Theoretically we should scan for ignore files up to the root to find out what should be ignored in job’s folder. But I think that we can go without this complication and just ignore everything outside job’s context (folder) including ignore files assuming that if someone configure job folder that is ignored in upper context, he knows what he is doing (it would be like moving this folder somewhere else - out of reach of ignore files in upper folders).

JonMikelV · October 30, 2018, 7:57pm

Speaking of scanning - this adds complexity to the “real time backup file scanner” USN type stuff. If USN says “file X has changed” we now have to scan the entire path tree for file X to check for .duplicatiignore files with contents that might exclude file X or a parent path of X.

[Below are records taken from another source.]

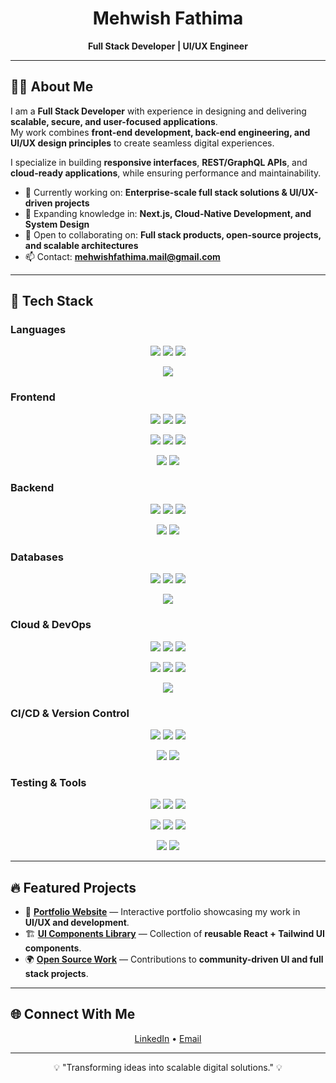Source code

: <h1 align="center">Mehwish Fathima</h1>
<p align="center">
  <b>Full Stack Developer | UI/UX Engineer</b>
</p> 

---

## 👩‍💻 About Me  

I am a **Full Stack Developer** with experience in designing and delivering **scalable, secure, and user-focused applications**.  
My work combines **front-end development, back-end engineering, and UI/UX design principles** to create seamless digital experiences.  

I specialize in building **responsive interfaces**, **REST/GraphQL APIs**, and **cloud-ready applications**, while ensuring performance and maintainability.  

- 🔭 Currently working on: **Enterprise-scale full stack solutions & UI/UX-driven projects**  
- 🌱 Expanding knowledge in: **Next.js, Cloud-Native Development, and System Design**  
- 👯 Open to collaborating on: **Full stack products, open-source projects, and scalable architectures**  
- 📫 Contact: **mehwishfathima.mail@gmail.com**  

---

## 🚀 Tech Stack  

### Languages  
<p align="center">
  <img src="https://img.shields.io/badge/JavaScript-F7DF1E?style=flat&logo=javascript&logoColor=black" /> 
  <img src="https://img.shields.io/badge/TypeScript-3178C6?style=flat&logo=typescript&logoColor=white" /> 
  <img src="https://img.shields.io/badge/Java-007396?style=flat&logo=java&logoColor=white" />
</p>
<p align="center">
  <img src="https://img.shields.io/badge/Python-3776AB?style=flat&logo=python&logoColor=white" />
</p>

### Frontend  
<p align="center">
  <img src="https://img.shields.io/badge/React-20232A?style=flat&logo=react&logoColor=61DAFB" /> 
  <img src="https://img.shields.io/badge/Next.js-000000?style=flat&logo=nextdotjs&logoColor=white" /> 
  <img src="https://img.shields.io/badge/Redux-764ABC?style=flat&logo=redux&logoColor=white" />
</p>
<p align="center">
  <img src="https://img.shields.io/badge/Angular-DD0031?style=flat&logo=angular&logoColor=white" /> 
  <img src="https://img.shields.io/badge/TailwindCSS-38B2AC?style=flat&logo=tailwindcss&logoColor=white" /> 
  <img src="https://img.shields.io/badge/Bootstrap-7952B3?style=flat&logo=bootstrap&logoColor=white" />
</p>
<p align="center">
  <img src="https://img.shields.io/badge/MUI-007FFF?style=flat&logo=mui&logoColor=white" /> 
  <img src="https://img.shields.io/badge/Sass-CC6699?style=flat&logo=sass&logoColor=white" /> 
</p>

### Backend  
<p align="center">
  <img src="https://img.shields.io/badge/Node.js-339933?style=flat&logo=node.js&logoColor=white" /> 
  <img src="https://img.shields.io/badge/Express.js-000000?style=flat&logo=express&logoColor=white" /> 
  <img src="https://img.shields.io/badge/Spring_Boot-6DB33F?style=flat&logo=springboot&logoColor=white" />
</p>
<p align="center">
  <img src="https://img.shields.io/badge/GraphQL-E10098?style=flat&logo=graphql&logoColor=white" /> 
  <img src="https://img.shields.io/badge/Apollo-311C87?style=flat&logo=apollographql&logoColor=white" />
</p>

### Databases  
<p align="center">
  <img src="https://img.shields.io/badge/MongoDB-47A248?style=flat&logo=mongodb&logoColor=white" /> 
  <img src="https://img.shields.io/badge/MySQL-4479A1?style=flat&logo=mysql&logoColor=white" /> 
  <img src="https://img.shields.io/badge/Oracle-F80000?style=flat&logo=oracle&logoColor=white" />
</p>
<p align="center">
  <img src="https://img.shields.io/badge/DynamoDB-4053D6?style=flat&logo=amazondynamodb&logoColor=white" />
</p>

### Cloud & DevOps  
<p align="center">
  <img src="https://img.shields.io/badge/AWS-232F3E?style=flat&logo=amazonaws&logoColor=white" /> 
  <img src="https://img.shields.io/badge/Azure-0078D4?style=flat&logo=microsoftazure&logoColor=white" /> 
  <img src="https://img.shields.io/badge/GCP-4285F4?style=flat&logo=googlecloud&logoColor=white" />
</p>
<p align="center">
  <img src="https://img.shields.io/badge/Docker-2496ED?style=flat&logo=docker&logoColor=white" /> 
  <img src="https://img.shields.io/badge/Kubernetes-326CE5?style=flat&logo=kubernetes&logoColor=white" /> 
  <img src="https://img.shields.io/badge/Terraform-7B42BC?style=flat&logo=terraform&logoColor=white" />
</p>
<p align="center">
  <img src="https://img.shields.io/badge/Ansible-EE0000?style=flat&logo=ansible&logoColor=white" />
</p>

### CI/CD & Version Control  
<p align="center">
  <img src="https://img.shields.io/badge/Git-F05032?style=flat&logo=git&logoColor=white" /> 
  <img src="https://img.shields.io/badge/GitHub-181717?style=flat&logo=github&logoColor=white" /> 
  <img src="https://img.shields.io/badge/GitLab-FCA121?style=flat&logo=gitlab&logoColor=white" />
</p>
<p align="center">
  <img src="https://img.shields.io/badge/Jenkins-D24939?style=flat&logo=jenkins&logoColor=white" /> 
  <img src="https://img.shields.io/badge/GitHub_Actions-2088FF?style=flat&logo=githubactions&logoColor=white" />
</p>

### Testing & Tools  
<p align="center">
  <img src="https://img.shields.io/badge/Jest-C21325?style=flat&logo=jest&logoColor=white" /> 
  <img src="https://img.shields.io/badge/JUnit-25A162?style=flat&logo=junit5&logoColor=white" /> 
  <img src="https://img.shields.io/badge/Selenium-43B02A?style=flat&logo=selenium&logoColor=white" />
</p>
<p align="center">
  <img src="https://img.shields.io/badge/Cucumber-23D96C?style=flat&logo=cucumber&logoColor=white" /> 
  <img src="https://img.shields.io/badge/Jasmine-8A4182?style=flat&logo=jasmine&logoColor=white" /> 
  <img src="https://img.shields.io/badge/Axios-5A29E4?style=flat&logo=axios&logoColor=white" />
</p>
<p align="center">
  <img src="https://img.shields.io/badge/Lodash-3492FF?style=flat&logo=lodash&logoColor=white" /> 
  <img src="https://img.shields.io/badge/Highcharts-2E6E9E?style=flat&logo=highcharts&logoColor=white" />
</p>

---

## 🔥 Featured Projects  

- 💼 [**Portfolio Website**](https://mehwish-11.github.io/3D-Animation/) — Interactive portfolio showcasing my work in **UI/UX and development**.  
- 🏗️ [**UI Components Library**](https://gaming-project-iota.vercel.app/) — Collection of **reusable React + Tailwind UI components**.  
- 🌍 [**Open Source Work**](https://mehwish-11.github.io/Anime-portfolio-ui/) — Contributions to **community-driven UI and full stack projects**.  

---

## 🌐 Connect With Me  

<p align="center">
  <a href="https://linkedin.com/in/mehwishfathima11" target="_blank">LinkedIn</a> •
  <a href="mailto:mehwishfathima.mail@gmail.com">Email</a>
</p>

---

<p align="center">💡 "Transforming ideas into scalable digital solutions." 💡</p>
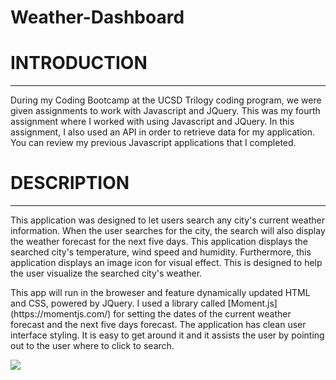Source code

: # Weather-Dashboard

<h1>INTRODUCTION</h1>
<hr>
During my Coding Bootcamp at the UCSD Trilogy coding program, we were given assignments to work with Javascript and JQuery. This was my fourth assignment where I worked with using Javascript and JQuery. In this assignment, I also used an API in order to retrieve data for my application. You can review my previous Javascript applications that I completed.
<br>

<h1>DESCRIPTION</h1>
<hr>

<p>This application was designed to let users search any city's current weather information. When the user searches for the city, the search will also display the weather forecast for the next five days. This application displays the searched city's temperature, wind speed and humidity. Furthermore, this application displays an image icon for visual effect. This is designed to help the user visualize the searched city's weather.</p>

<p>This app will run in the broweser and feature dynamically updated HTML and CSS, powered by JQuery. I used a library called [Moment.js] (https://momentjs.com/) for setting the dates of the current weather forecast and the next five days forecast. The application has clean user interface styling. It is easy to get around it and it assists the user by pointing out to the user where to click to search.</p>

<img src="./images.pictureONE.png">
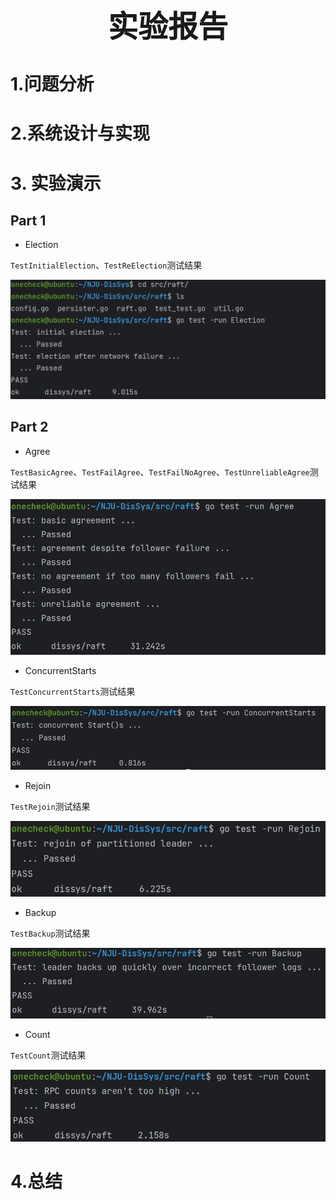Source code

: <div align='center' ><font size='70'><b>实验报告</b></font></div>



# 1.问题分析

# 2.系统设计与实现

# 3. 实验演示

## Part 1
- Election

`TestInitialElection`、`TestReElection`测试结果

![](pics/election.png)

## Part 2
- Agree

`TestBasicAgree`、`TestFailAgree`、`TestFailNoAgree`、`TestUnreliableAgree`测试结果

![](pics/agree.png)

- ConcurrentStarts

`TestConcurrentStarts`测试结果

![](pics/concurrentStart.png)

- Rejoin

`TestRejoin`测试结果

![](pics/rejoin.png)

- Backup

`TestBackup`测试结果

![](pics/backup.png)

- Count

`TestCount`测试结果

![](pics/count.png)

# 4.总结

drakar2007 · October 30, 2018, 8:52pm

Would it be possible for duplicati to pick up any .duplicatiignore files at run time and save some back-end data for each which would register similarly to how excluded paths work? It would add trivial extra processing during a first run to notice and do this change for each ignore file, and trivial extra processing during subsequent runs to find and verify that previously-indexed ignore files are still there - but it seems to me that it would allow the problem you mention above to be almost completely sidestepped.

JonMikelV · October 30, 2018, 9:10pm

Performance wise that would make sense, but as with most things that improve performance I think it would make implementation more difficult be cause now we’re keeping essentially a local copy of .duplicatignore file locations that must be validated / maintained with each run.

So faster, yes - harder to do, also yes.